Now my friend found a lump while taking a shower.  He was a runner, lean build.  He's been married to his wife forever and they have two daughters.  It was a fluke that he found it.

So here is the thing.  Men can get this, and it is just as devastating a disease.  Men are also more prone to developing breast cancer if they have a condition called Gynecomastia that arose during puberty, or have the BRCA2 gene.  This is the gene that also makes men candidates for prostate cancer.

So this is just not a girl thing, OK?

And here is part of the problem in getting is disease treated - men are less likely to check than woman for lumps because most men don't know that they can develop breast cancer.  We get freaked out by the "breast" word when applying it to guys.

You need to get over that, now.

It's word, period, and words cannot kill you.

But cancer is a disease that can kill you.

Had I been thinking, I should have walked up to the guy and said, "excuse me, I heard you in the parking lot and I have to encourage you to talk to your doctor about this."  It wasn't like I was listening in to a whispered conversation.  This guy was BELLOWING about his nipples.  But yeah, he should see his doctor and he probably won't.

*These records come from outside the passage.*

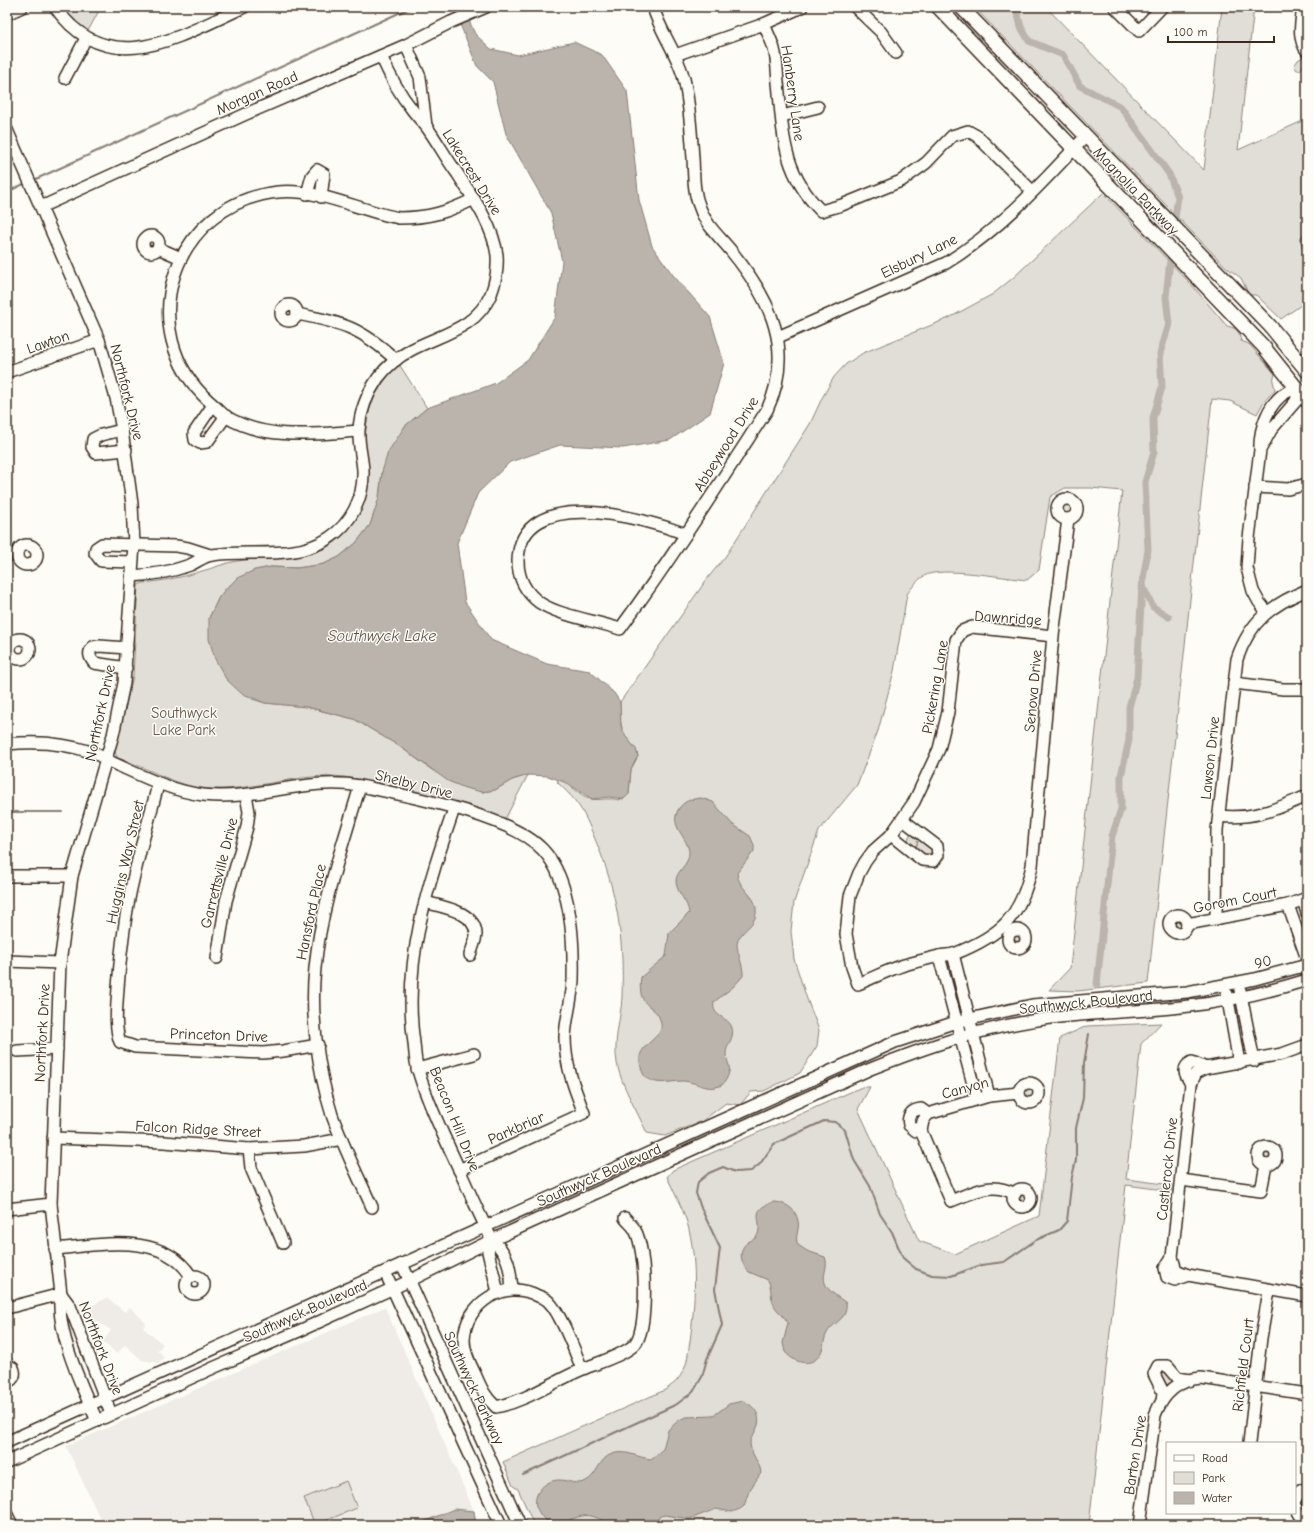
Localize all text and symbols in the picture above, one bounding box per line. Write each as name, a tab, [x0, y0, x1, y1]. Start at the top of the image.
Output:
scale bar	[1168, 18, 1274, 44]
text: 100 m	[1174, 25, 1207, 39]
street label: Hanberry Lane	[777, 44, 809, 143]
street label: Morgan Road	[213, 67, 301, 119]
street label: Lakecrest Drive	[438, 126, 506, 219]
street label: Magnolia Parkway	[1089, 143, 1183, 239]
street label: Elsbury Lane	[878, 230, 961, 282]
street label: Lawton	[24, 326, 72, 358]
street label: Northfork Drive	[106, 342, 148, 442]
street label: Abbeywood Drive	[690, 393, 763, 495]
street label: Dawnridge	[974, 607, 1043, 629]
water label: Southwyck Lake	[328, 627, 436, 645]
street label: Pickering Lane	[918, 638, 952, 735]
street label: Senova Drive	[1020, 648, 1046, 733]
street label: Northfork Drive	[81, 663, 119, 763]
park label: Southwyck Lake Park	[151, 704, 218, 739]
street label: Lawson Drive	[1197, 715, 1223, 801]
street label: Shelby Drive	[373, 766, 455, 802]
street label: Huggins Way Street	[102, 798, 148, 926]
street label: Garrettsville Drive	[197, 815, 242, 930]
street label: Hansford Place	[292, 862, 330, 962]
street label: Gorom Court	[1192, 883, 1279, 917]
street label: 90	[1252, 951, 1274, 973]
street label: Northfork Drive	[30, 983, 54, 1083]
street label: Southwyck Boulevard	[1018, 986, 1154, 1018]
street label: Princeton Drive	[170, 1024, 269, 1046]
street label: Beacon Hill Drive	[426, 1064, 484, 1174]
street label: Canyon	[940, 1073, 990, 1103]
street label: Parkbriar	[485, 1108, 547, 1148]
street label: Castlerock Drive	[1153, 1116, 1181, 1222]
street label: Falcon Ridge Street	[135, 1117, 262, 1141]
street label: Southwyck Boulevard	[534, 1140, 664, 1210]
street label: Southwyck Boulevard	[240, 1276, 370, 1346]
street label: Northfork Drive	[75, 1299, 127, 1398]
street label: Richfield Court	[1228, 1317, 1258, 1413]
street label: Southwyck Parkway	[440, 1328, 508, 1448]
street label: Barton Drive	[1120, 1413, 1150, 1496]
legend	[1166, 1442, 1296, 1514]
text: Road	[1202, 1451, 1228, 1465]
text: Park	[1202, 1471, 1225, 1485]
text: Water	[1202, 1491, 1232, 1505]

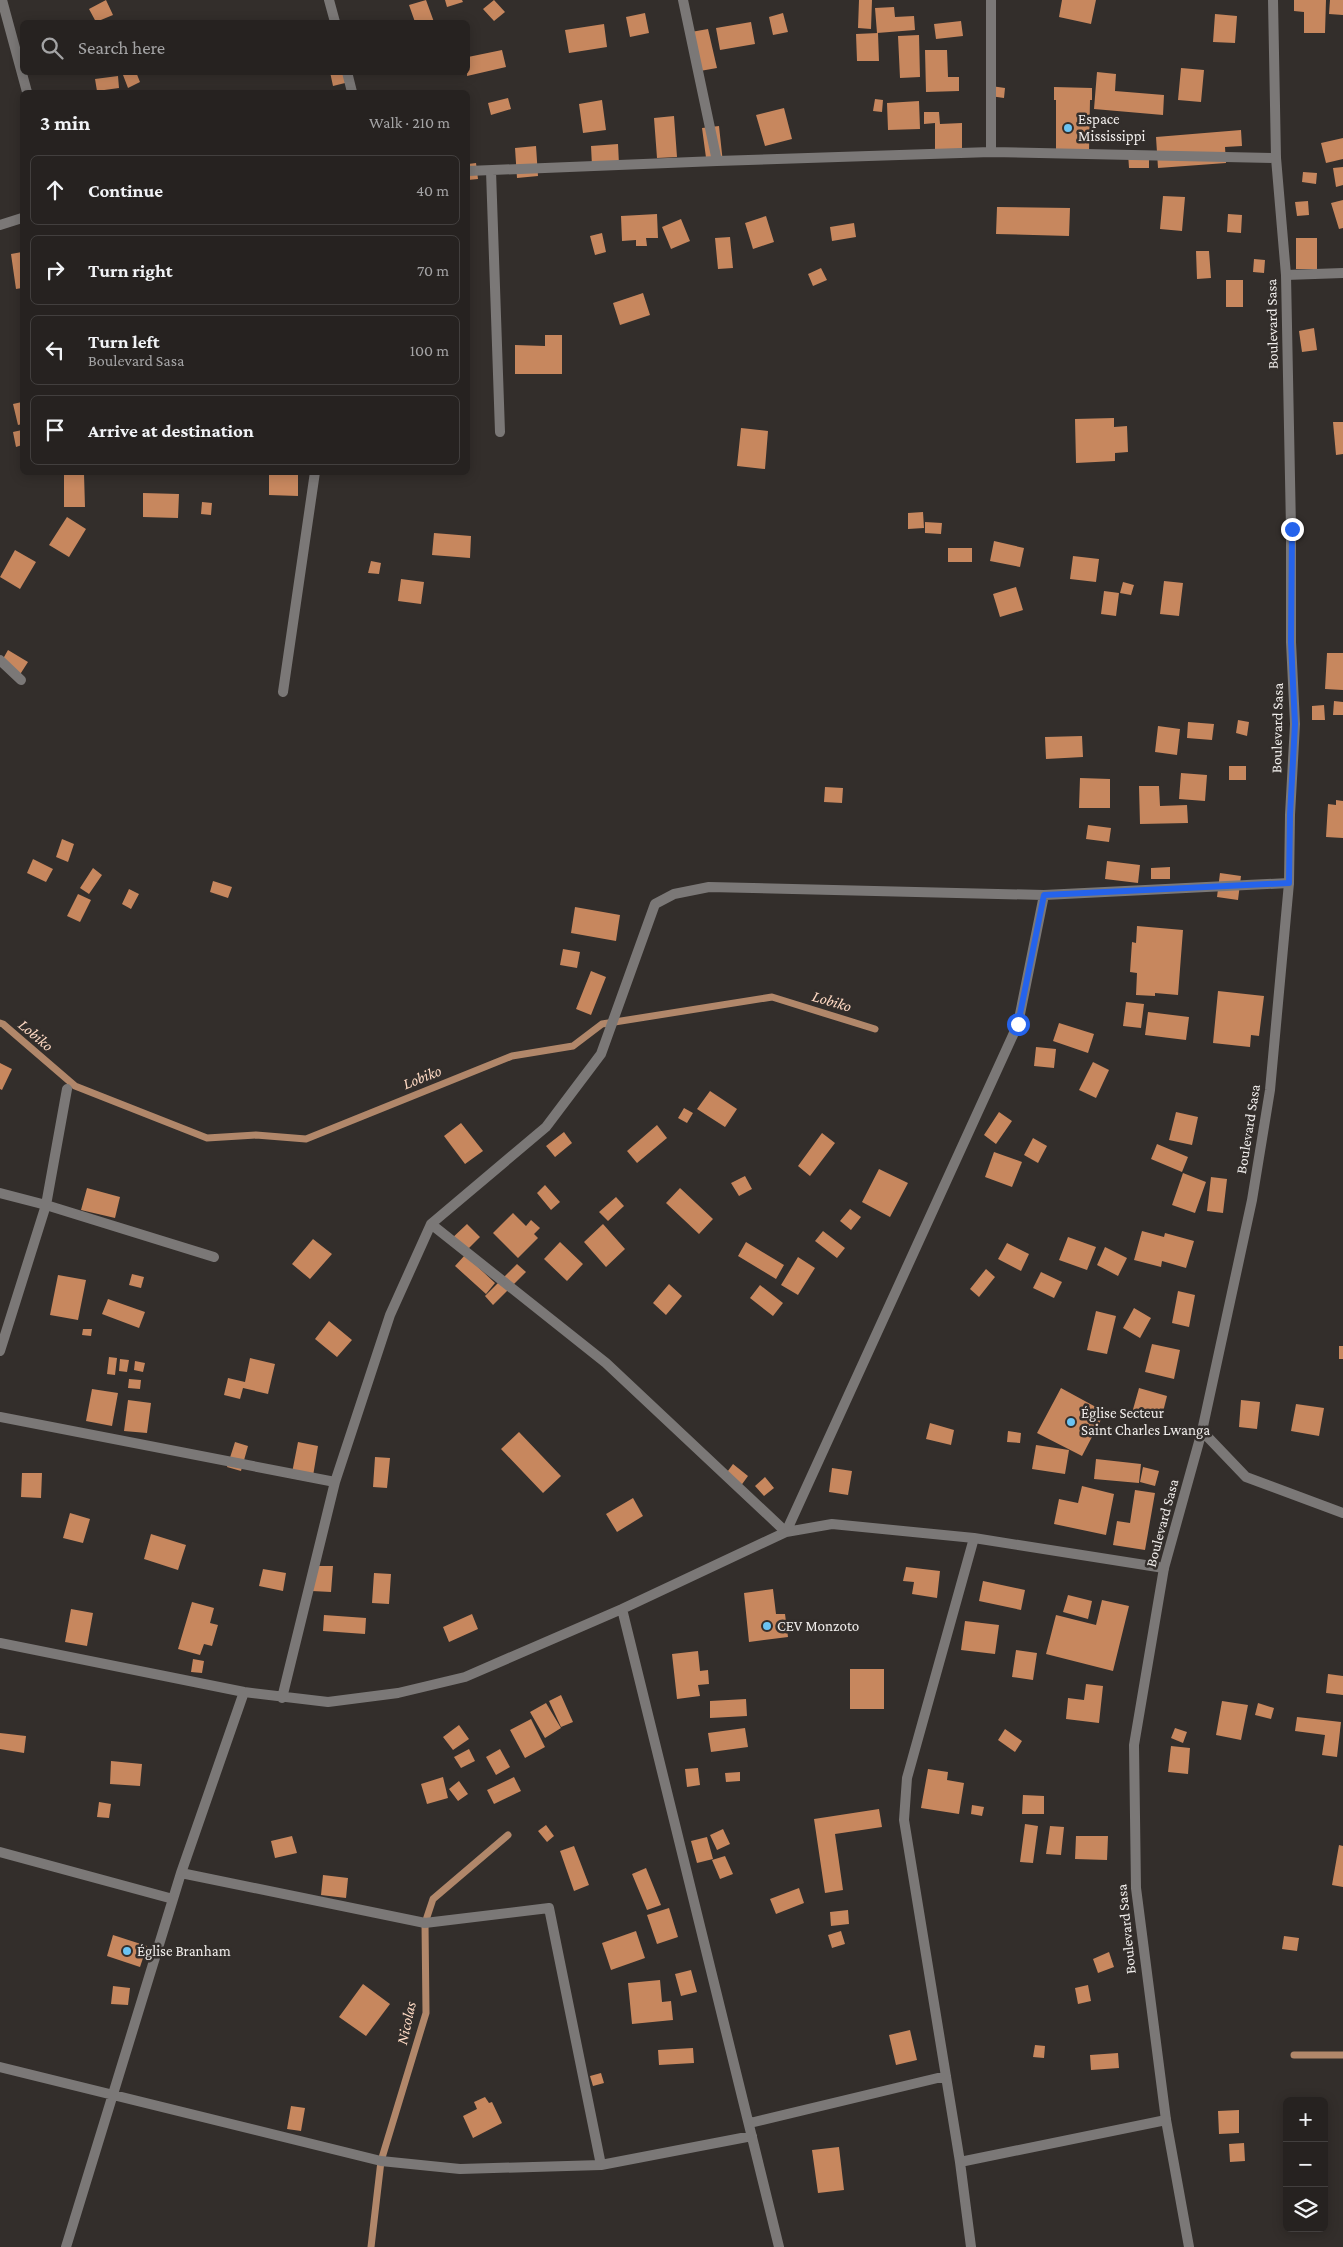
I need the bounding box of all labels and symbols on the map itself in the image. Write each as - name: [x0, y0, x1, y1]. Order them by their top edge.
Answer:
- place label: Espace Mississippi: [1078, 111, 1146, 145]
- marker: Espace Mississippi: [1062, 122, 1074, 134]
- street label: Boulevard Sasa: [1263, 279, 1281, 369]
- route end: [1281, 518, 1304, 541]
- street label: Boulevard Sasa: [1268, 683, 1286, 773]
- water label: Lobiko: [810, 987, 854, 1015]
- route start: [1007, 1013, 1030, 1036]
- water label: Lobiko: [15, 1016, 57, 1054]
- water label: Lobiko: [400, 1062, 444, 1092]
- street label: Boulevard Sasa: [1233, 1083, 1263, 1175]
- place label: Église Secteur Saint Charles Lwanga: [1081, 1405, 1210, 1439]
- marker: Église Secteur Saint Charles Lwanga: [1065, 1416, 1077, 1428]
- street label: Boulevard Sasa: [1143, 1477, 1181, 1569]
- place label: CEV Monzoto: [777, 1618, 859, 1634]
- marker: CEV Monzoto: [761, 1620, 773, 1632]
- street label: Boulevard Sasa: [1113, 1883, 1139, 1975]
- place label: Église Branham: [137, 1943, 231, 1960]
- marker: Église Branham: [121, 1945, 133, 1957]
- water label: Nicolas: [393, 2000, 419, 2046]

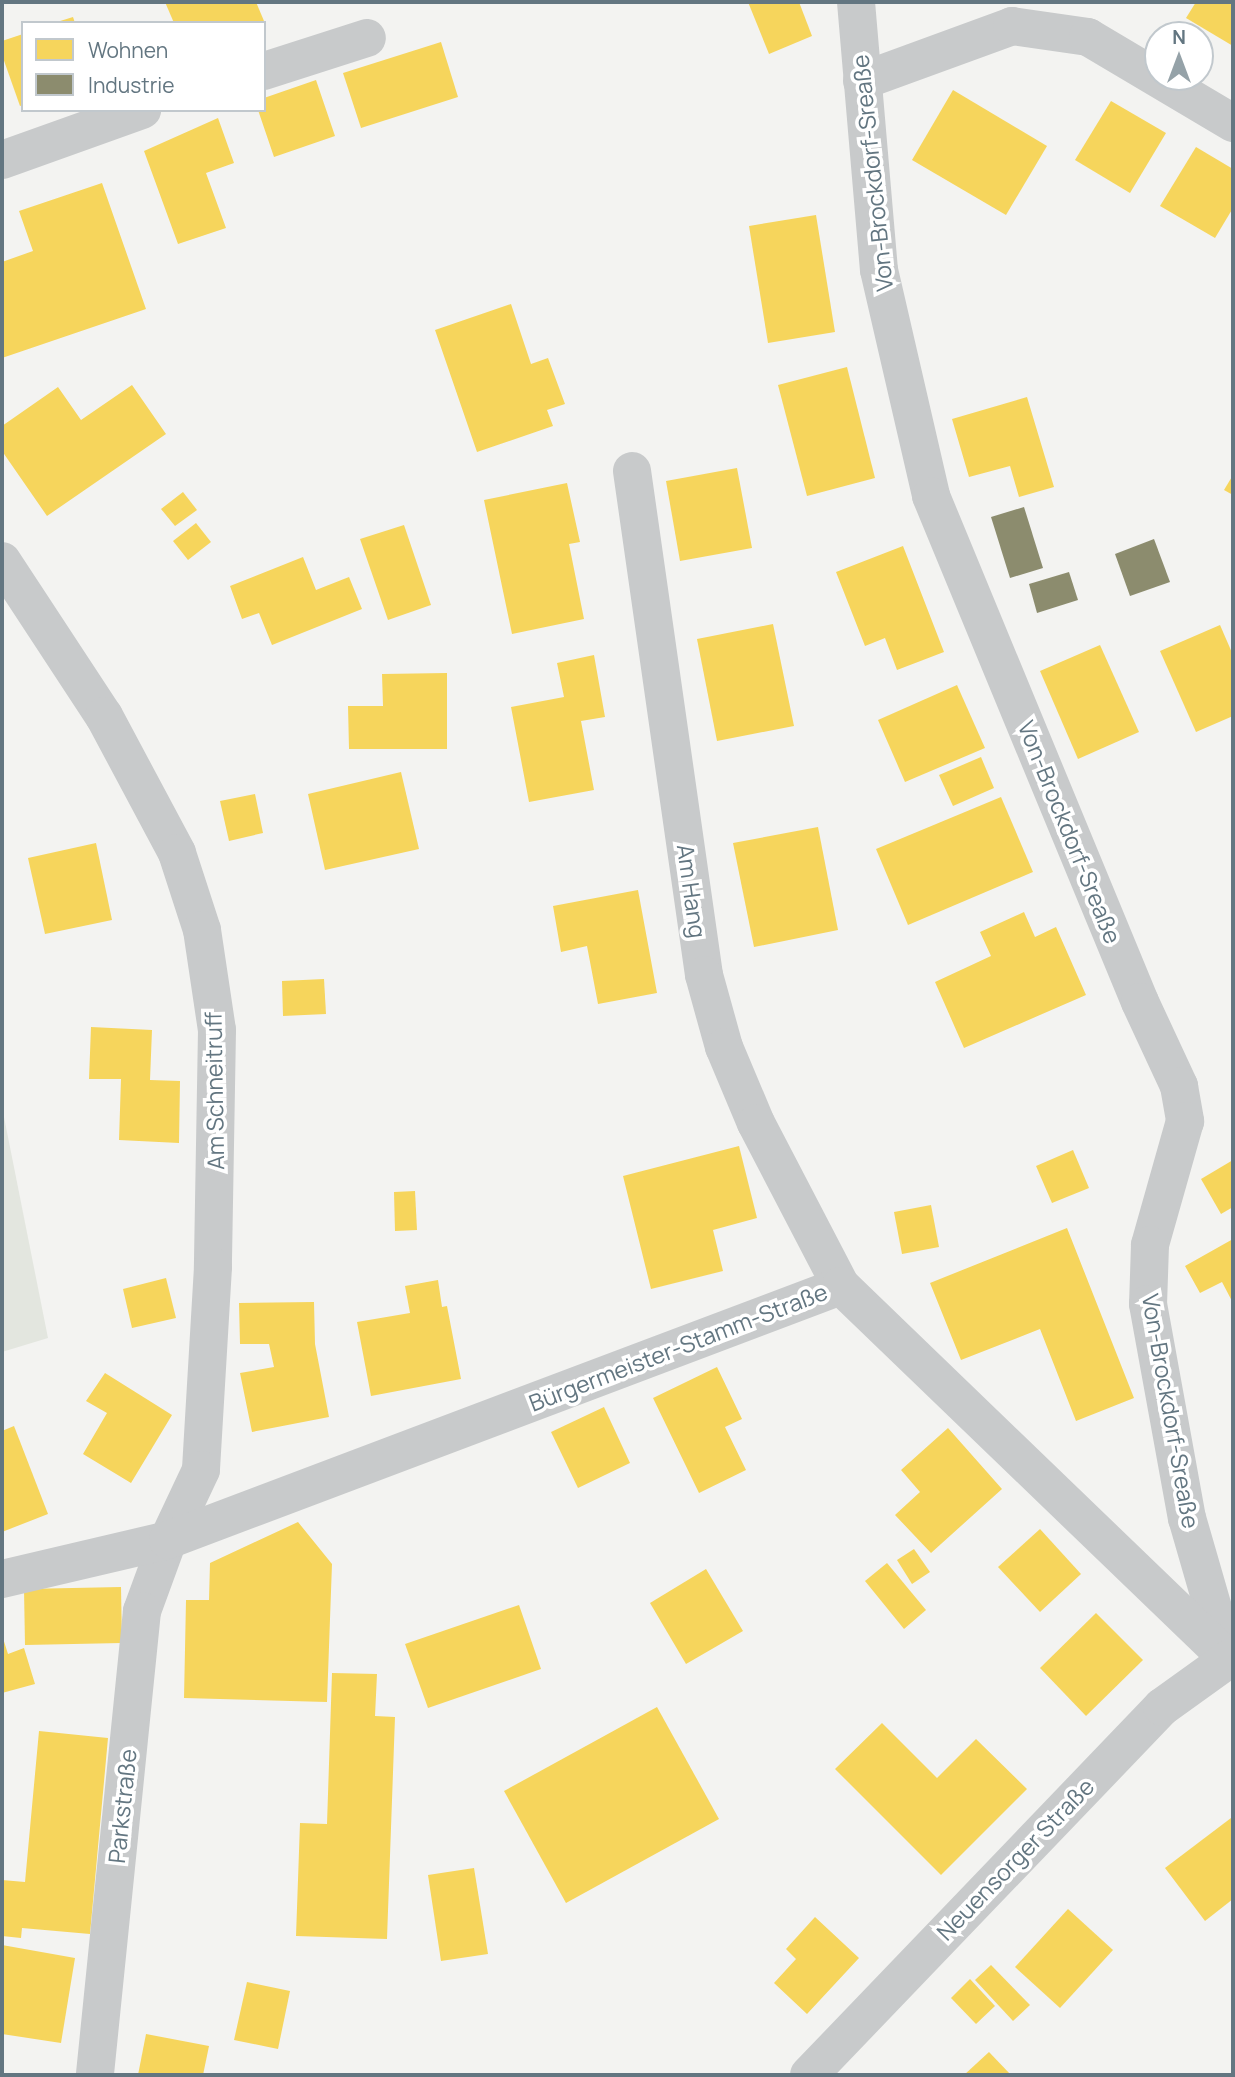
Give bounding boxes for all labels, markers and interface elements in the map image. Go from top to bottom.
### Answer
legend [21,21,266,112]
north arrow [1144,21,1214,91]
text: N [1172,24,1186,50]
text: Wohnen [88,36,168,64]
street label: Von-Brockdorf-Sreaße [846,53,898,293]
text: Industrie [88,71,174,99]
street label: Von-Brockdorf-Sreaße [1013,717,1127,947]
street label: Am Hang [672,842,712,940]
street label: Am Schneitruff [199,1012,229,1170]
street label: Bürgermeister-Stamm-Straße [525,1277,831,1417]
street label: Von-Brockdorf-Sreaße [1137,1291,1205,1531]
street label: Parkstraße [102,1748,142,1864]
street label: Neuensorger Straße [931,1772,1099,1946]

You, my readers, on the hand, can do something about this.  When you shower men, after you check your nads for anything off, check the tissue in your chests.  Call it a breast or a pec, but check it.

You shouldn't have to go through what my friend in Cleveland is going through.  But if you find something, TELL THE FREAKING DOCTOR, NOW.

I love you all to death, but this is something that is unlikely but possible.  Do the right thing.  Take care of yourselves.

As for the guy in the parking lot, I really am hoping that he'll see a doctor.